Will The 2016 Campaign Get Real Tonight?

Cleveland is the perfect place to talk about America's problems.

CLEVELAND -- The place, time, format and cast of Thursday night's first 2016 presidential candidate debate raise the central questions in our public life: Has politics become an irreversible self-parody, comprehensible only as cynical comedy?

Or is it still capable of addressing real problems, such as the decline of the middle class

Cleveland, Ohio, is the perfect place to begin looking for an answer: a proud, slowly advancing Rust Belt city in a state where median household incomes have fallen sharply in recent years -- and more slowly, but steadily, over a 30-year period.

The front page of Thursday morning's (Cleveland) Plain Dealer summarizes the gulf between show biz and real life. "It's GOP debate showtime," reads the headline above a gallery of caricatures of the 10 Republicans who will be on the main stage Thursday night. Right next to it is a story about falling wages.

The Republicans think they know what they are getting into by going to Cleveland, which is hosting this first debate and which, next July, will host the GOP national convention.

But while Democrats and Republicans alike have presided over the state's decades-long decline, it's the current governor and GOP presidential candidate, John Kasich, who will be in the hot seat if Ohio comes up tonight. He qualified, barely, to take part in the main event.

With the presidential candidate debate season kicking off in Cleveland, Ohio Gov. John Kasich could find himself in the hot seat Thursday night.
With the presidential candidate debate season kicking off in Cleveland, Ohio Gov. John Kasich could find himself in the hot seat Thursday night.
Joe Skipper/Reuters

The real focus, of course, will be on Donald Trump, the gold-toned billionaire whose fact-free populist spiel is winning him support now -- even as it makes a mockery of political debate. The format tonight should limit his ability to trump the field, but the sheer number of people on stage will also make any true discussion all but impossible.
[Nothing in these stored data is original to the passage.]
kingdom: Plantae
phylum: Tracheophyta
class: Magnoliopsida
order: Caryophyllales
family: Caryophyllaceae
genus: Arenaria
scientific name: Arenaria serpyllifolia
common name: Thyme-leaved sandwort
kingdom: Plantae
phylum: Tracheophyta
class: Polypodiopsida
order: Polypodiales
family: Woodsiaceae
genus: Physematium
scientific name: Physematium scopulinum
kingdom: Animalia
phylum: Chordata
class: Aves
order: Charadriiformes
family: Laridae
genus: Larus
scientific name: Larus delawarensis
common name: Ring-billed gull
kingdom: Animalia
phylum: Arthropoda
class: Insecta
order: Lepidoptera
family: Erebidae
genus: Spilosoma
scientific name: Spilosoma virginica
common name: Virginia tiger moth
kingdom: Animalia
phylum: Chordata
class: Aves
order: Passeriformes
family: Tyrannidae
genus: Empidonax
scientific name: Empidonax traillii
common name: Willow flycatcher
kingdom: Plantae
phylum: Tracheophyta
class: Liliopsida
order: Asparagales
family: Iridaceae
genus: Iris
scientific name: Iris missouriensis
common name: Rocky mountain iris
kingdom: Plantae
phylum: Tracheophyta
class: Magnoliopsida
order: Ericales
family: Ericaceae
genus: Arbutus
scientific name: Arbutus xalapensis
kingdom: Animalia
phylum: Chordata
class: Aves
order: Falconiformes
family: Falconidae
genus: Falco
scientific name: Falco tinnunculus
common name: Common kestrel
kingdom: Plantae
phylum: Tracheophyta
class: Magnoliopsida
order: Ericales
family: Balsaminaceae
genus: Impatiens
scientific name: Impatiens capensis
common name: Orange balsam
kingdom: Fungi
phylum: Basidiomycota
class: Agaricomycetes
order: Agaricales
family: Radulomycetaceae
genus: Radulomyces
It seems all too appropriate that the Fox News/GOP show will air on the very same night that Jon Stewart ends his 16-year run as host of "The Daily Show," the chief aim of which was to make sense of politics by making ruthless fun of it. "The Daily Show" didn't create the public's cynical attitude, but it crystallized a whole generation's sense of politics as tolerable only if seen at an ironic distance.

And what of the people of Cleveland, a Democratic, union-oriented stronghold that Republicans think is ripe for the taking? Do the GOP's leading candidates have new proposals that are serious and that could work -- other than cutting taxes for the better-off and government services for all?

People will be listening, even if there is no Jon Stewart to parse what the candidates say, or don't say.